The patch allows for quantifying varios I/O delays. Let's consider a swap request. Swapping a document is done in several steps. First, the corresponding file should be opened for reading or created for writing. This requires an open(2) system call which may incur significant OS overhead: An open(2) call may result in extra I/Os if OS has to write/read i-nodes to/from disk. Then the content in swapped to/from disk using blocks of fixed size. Disk cache and various delays in-between these I/Os affect the total response time.

To estimate the OS overhead on swapping a file we plot the median disk response time of a request versus file size. Response times for files smaller than 16 KB were grouped using 1 KB granularity. Larger files used 1 KB granularity to get enough entries per group. The graph is based on the 24 hour data.

Squid attempts to swap files using blocks of fixed length (e.g. 8 KB). For each I/O direction, we plot the total request response time and the time it takes to swap the first block. The "total" and "1st delay" curves for files smaller than 8 KB are the same.

Since various per I/O delays dominate disk transfer time, the size of an I/O is not very important (the number of I/Os is). This explains step-like shape of the "total" curves: If I/O block size is 8 KB, the times to read 5 KB and 8 KB are the same!

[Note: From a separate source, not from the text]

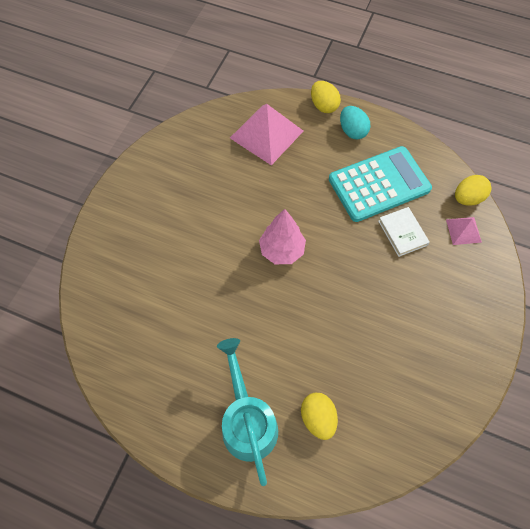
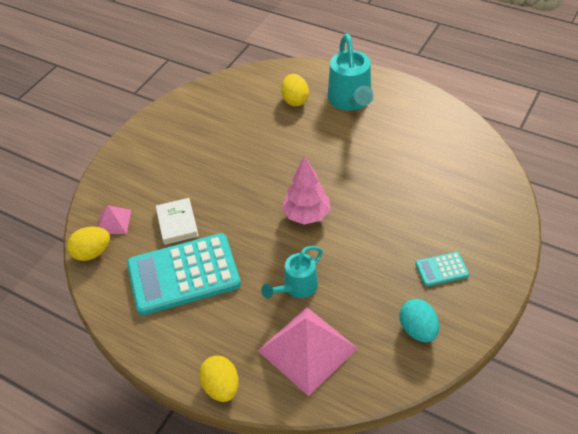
camera: 170 degrees left, 15 degrees down
(160, 204) = (441, 269): none -> turquoise calculator
(281, 180) = (297, 287): none -> turquoise watering can
(352, 131) = (193, 345): turquoise egg -> turquoise egg (418, 330)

The first disk delay always includes OS overhead on opening a file. Consecutive I/Os for the same file (if any) do not have this overhead. Thus, for file sizes equal to two I/O blocks (16 KB), the difference between the first delay and second I/O approximates OS overhead on opening a file. The patch does not measure the duration of the second I/O. However, we can compute it, assuming that overhead does not depend on the file size for small files:

    1st_Delay   = Overhead + I/O
    Total( 8KB) = 1s_Delay
    Total(16KB) = 1s_Delay + I/O
 =>
    I/O      = Total(16KB) - Total( 8KB)
    Overhead = Total( 8KB) - I/O